Page images and extracted text
--

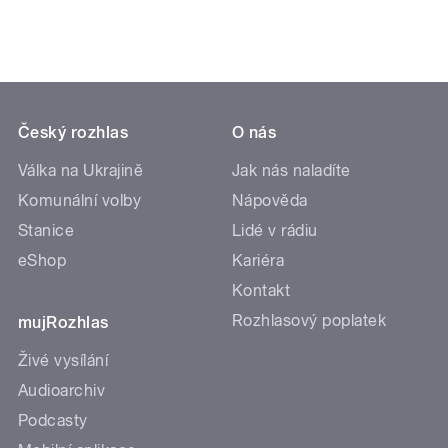
Český rozhlas
O nás
Válka na Ukrajině
Jak nás naladíte
Komunální volby
Nápověda
Stanice
Lidé v rádiu
eShop
Kariéra
Kontakt
Rozhlasový poplatek
mujRozhlas
Živé vysílání
Audioarchiv
Podcasty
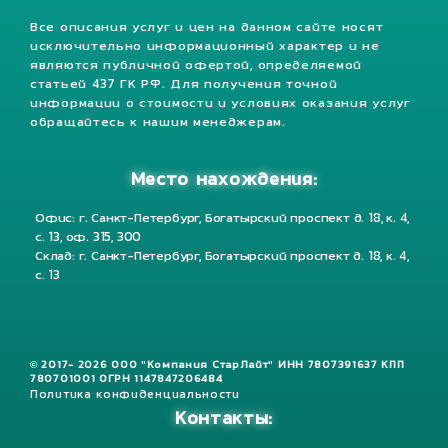
Все описания услуг и цен на данном сайте носят
исключительно информационный характер и не
являются публичной офертой, определяемой
статьей 437 ГК РФ. Для получения точной
информации о стоимости и условиях оказания услуг
обращайтесь к нашим менеджерам.
Место нахождения:
Офис: г. Санкт-Петербург, Богатырский проспект д. 18, к. 4,
с. 13, оф. 315, 300
Склад: г. Санкт-Петербург, Богатырский проспект д. 18, к. 4,
с. 13
© 2017- 2026 ООО "Компания СтарЛайт" ИНН 7807391637 КПП
780701001 ОГРН 1147847206484
Политика конфиденциальности
Контакты:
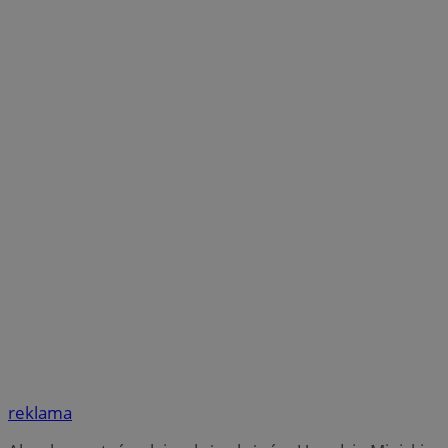
reklama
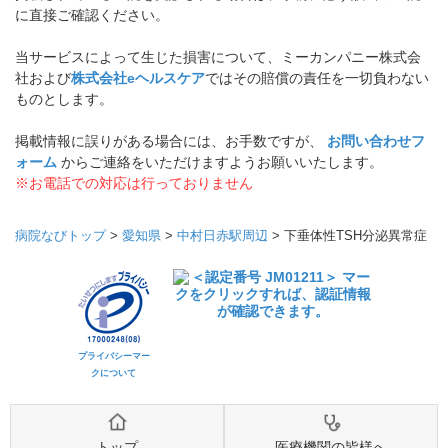
に直接ご確認ください。
当サービスによって生じた損害について、ミーカンパニー株式会
社および
株式会社eヘルスケア
ではその賠償の責任を一切負わない
ものとします。
掲載情報に誤りがある場合には、お手数ですが、
お問い合わせフ
ォーム
からご連絡をいただけますようお願いいたします。
※お電話での対応は行っておりません
病院なびトップ
>
愛知県
>
中村日赤駅周辺
>
下垂体性TSH分泌異常症
プライバシーマー
クについて
トップ
医療機関の皆様へ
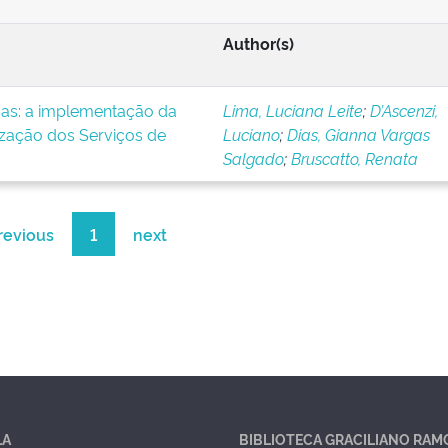
Author(s)
icas: a implementação da
Lima, Luciana Leite
;
D’Ascenzi,
ização dos Serviços de
Luciano
;
Dias, Gianna Vargas
Salgado
;
Bruscatto, Renata
revious
1
next
LA
BIBLIOTECA GRACILIANO RAM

--

§ What you need to do
Write down all the entries exactly, but not the pictures they hold.

§ Written answer
Český rozhlas
O nás
Válka na Ukrajině
Jak nás naladíte
Komunální volby
Nápověda
Stanice
Lidé v rádiu
eShop
Kariéra
Kontakt
Rozhlasový poplatek
mujRozhlas
Živé vysílání
Audioarchiv
Podcasty
Все описания услуг и цен на данном сайте носят
исключительно информационный характер и не
являются публичной офертой, определяемой
статьей 437 ГК РФ. Для получения точной
информации о стоимости и условиях оказания услуг
обращайтесь к нашим менеджерам.
Место нахождения:
Офис: г. Санкт-Петербург, Богатырский проспект д. 18, к. 4,
с. 13, оф. 315, 300
Склад: г. Санкт-Петербург, Богатырский проспект д. 18, к. 4,
с. 13
© 2017- 2026 ООО "Компания СтарЛайт" ИНН 7807391637 КПП
780701001 ОГРН 1147847206484
Политика конфиденциальности
Контакты:
reklama
に直接ご確認ください。
当サービスによって生じた損害について、ミーカンパニー株式会
社および
株式会社eヘルスケア
ではその賠償の責任を一切負わない
ものとします。
掲載情報に誤りがある場合には、お手数ですが、
お問い合わせフ
ォーム
からご連絡をいただけますようお願いいたします。
※お電話での対応は行っておりません
病院なびトップ
>
愛知県
>
中村日赤駅周辺
>
下垂体性TSH分泌異常症
プライバシーマー
クについて
トップ
医療機関の皆様へ
Author(s)
icas: a implementação da
Lima, Luciana Leite
;
D’Ascenzi,
ização dos Serviços de
Luciano
;
Dias, Gianna Vargas
Salgado
;
Bruscatto, Renata
revious
1
next
LA
BIBLIOTECA GRACILIANO RAM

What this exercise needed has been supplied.